▸ WORK TASK
If a line below contains "Berea", add it to your tally, then answer with the tally alone.

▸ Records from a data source
---

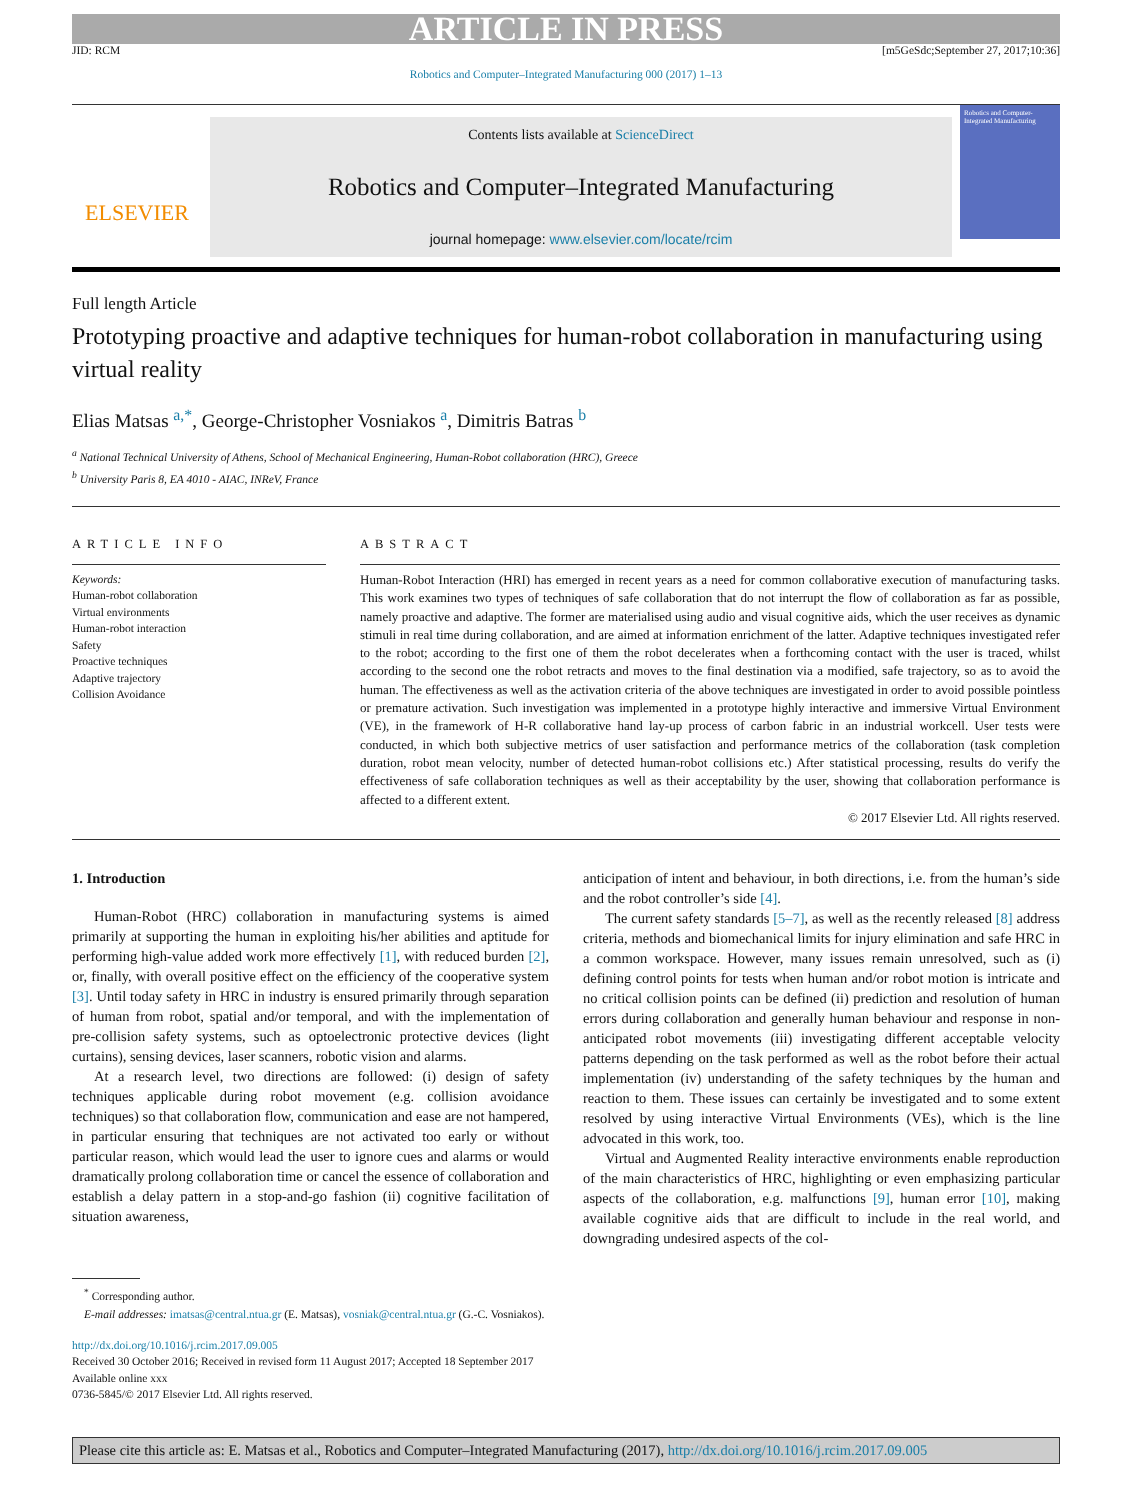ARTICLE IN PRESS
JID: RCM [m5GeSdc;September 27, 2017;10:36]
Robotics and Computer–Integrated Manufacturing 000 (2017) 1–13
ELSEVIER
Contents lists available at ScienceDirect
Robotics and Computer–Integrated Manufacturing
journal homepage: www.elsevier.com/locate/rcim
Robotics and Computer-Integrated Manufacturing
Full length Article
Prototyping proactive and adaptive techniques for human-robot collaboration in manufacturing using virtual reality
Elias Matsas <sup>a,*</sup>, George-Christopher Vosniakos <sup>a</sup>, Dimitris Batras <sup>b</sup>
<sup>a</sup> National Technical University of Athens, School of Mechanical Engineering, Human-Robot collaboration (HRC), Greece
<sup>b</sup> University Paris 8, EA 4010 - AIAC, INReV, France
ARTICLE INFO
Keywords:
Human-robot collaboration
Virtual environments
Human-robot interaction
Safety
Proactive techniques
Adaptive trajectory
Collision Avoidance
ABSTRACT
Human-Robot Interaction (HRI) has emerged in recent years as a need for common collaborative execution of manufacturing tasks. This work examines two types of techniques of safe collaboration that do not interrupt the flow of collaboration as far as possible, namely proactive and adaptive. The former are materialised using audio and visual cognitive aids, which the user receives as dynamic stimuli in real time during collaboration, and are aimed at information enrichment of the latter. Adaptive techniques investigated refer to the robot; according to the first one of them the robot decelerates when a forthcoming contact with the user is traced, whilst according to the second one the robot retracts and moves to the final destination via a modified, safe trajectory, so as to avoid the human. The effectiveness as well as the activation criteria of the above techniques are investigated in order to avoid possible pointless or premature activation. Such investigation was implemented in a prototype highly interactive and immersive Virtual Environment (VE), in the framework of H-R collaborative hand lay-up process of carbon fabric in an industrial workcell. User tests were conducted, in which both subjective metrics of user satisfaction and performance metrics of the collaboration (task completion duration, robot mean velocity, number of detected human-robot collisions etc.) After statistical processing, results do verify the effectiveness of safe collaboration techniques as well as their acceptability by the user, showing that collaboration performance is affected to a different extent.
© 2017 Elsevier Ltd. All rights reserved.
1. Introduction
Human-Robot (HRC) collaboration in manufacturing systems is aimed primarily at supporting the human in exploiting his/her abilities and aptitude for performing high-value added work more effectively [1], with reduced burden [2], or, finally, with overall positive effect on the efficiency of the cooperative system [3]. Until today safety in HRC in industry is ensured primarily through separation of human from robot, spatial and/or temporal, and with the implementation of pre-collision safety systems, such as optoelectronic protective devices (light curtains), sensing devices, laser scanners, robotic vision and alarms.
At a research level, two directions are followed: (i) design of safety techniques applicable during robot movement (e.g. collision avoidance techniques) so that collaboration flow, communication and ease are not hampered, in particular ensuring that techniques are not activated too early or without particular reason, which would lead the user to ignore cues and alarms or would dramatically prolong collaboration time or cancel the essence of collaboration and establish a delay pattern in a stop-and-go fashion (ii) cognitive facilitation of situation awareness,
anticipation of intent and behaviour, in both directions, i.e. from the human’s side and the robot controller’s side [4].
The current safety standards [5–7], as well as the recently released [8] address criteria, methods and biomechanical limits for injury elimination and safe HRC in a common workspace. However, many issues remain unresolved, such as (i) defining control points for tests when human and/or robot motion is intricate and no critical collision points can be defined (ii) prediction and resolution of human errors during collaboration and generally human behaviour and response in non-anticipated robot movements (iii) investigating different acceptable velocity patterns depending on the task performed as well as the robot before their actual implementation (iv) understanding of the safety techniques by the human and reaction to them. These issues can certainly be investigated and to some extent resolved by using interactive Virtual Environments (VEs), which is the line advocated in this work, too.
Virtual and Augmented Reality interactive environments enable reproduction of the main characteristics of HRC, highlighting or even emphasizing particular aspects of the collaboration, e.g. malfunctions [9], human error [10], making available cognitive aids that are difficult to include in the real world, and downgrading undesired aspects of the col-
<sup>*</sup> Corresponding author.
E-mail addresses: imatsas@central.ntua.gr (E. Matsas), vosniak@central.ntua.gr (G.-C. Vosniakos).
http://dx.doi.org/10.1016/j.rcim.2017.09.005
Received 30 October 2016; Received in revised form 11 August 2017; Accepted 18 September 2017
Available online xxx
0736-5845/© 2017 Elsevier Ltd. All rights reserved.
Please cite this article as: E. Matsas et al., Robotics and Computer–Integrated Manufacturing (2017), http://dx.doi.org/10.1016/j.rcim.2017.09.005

---

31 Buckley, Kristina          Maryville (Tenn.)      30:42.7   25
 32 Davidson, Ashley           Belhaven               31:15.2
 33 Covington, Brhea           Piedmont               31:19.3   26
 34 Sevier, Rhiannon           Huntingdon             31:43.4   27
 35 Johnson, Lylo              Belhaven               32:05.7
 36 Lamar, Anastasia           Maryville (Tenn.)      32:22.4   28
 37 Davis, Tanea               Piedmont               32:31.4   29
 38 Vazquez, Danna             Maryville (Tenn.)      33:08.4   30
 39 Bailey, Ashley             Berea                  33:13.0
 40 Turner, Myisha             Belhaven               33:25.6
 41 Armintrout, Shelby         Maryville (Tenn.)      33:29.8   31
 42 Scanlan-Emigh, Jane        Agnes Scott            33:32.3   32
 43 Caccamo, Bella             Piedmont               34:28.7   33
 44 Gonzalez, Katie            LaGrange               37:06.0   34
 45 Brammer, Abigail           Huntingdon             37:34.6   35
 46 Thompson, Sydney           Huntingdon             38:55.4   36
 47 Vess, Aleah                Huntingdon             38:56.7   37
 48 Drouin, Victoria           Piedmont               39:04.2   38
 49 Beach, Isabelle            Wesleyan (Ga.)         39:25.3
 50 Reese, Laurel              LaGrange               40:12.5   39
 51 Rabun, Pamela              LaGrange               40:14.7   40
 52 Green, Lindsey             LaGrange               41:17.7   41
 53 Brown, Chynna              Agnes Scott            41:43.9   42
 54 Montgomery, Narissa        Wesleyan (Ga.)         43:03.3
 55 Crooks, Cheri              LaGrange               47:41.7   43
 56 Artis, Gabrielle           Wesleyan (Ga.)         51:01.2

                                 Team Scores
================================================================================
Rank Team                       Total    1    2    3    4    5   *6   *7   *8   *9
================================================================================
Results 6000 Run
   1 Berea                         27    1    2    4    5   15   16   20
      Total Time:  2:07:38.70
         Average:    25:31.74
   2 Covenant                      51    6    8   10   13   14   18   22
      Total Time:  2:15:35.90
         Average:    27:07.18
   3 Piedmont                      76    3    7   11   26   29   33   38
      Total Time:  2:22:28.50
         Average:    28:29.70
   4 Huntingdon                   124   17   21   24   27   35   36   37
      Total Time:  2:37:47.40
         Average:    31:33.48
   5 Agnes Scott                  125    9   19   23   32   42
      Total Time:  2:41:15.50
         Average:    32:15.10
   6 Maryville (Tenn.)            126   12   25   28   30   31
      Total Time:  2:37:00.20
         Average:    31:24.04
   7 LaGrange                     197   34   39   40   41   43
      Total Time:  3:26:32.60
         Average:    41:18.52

---

▸ RESULT
2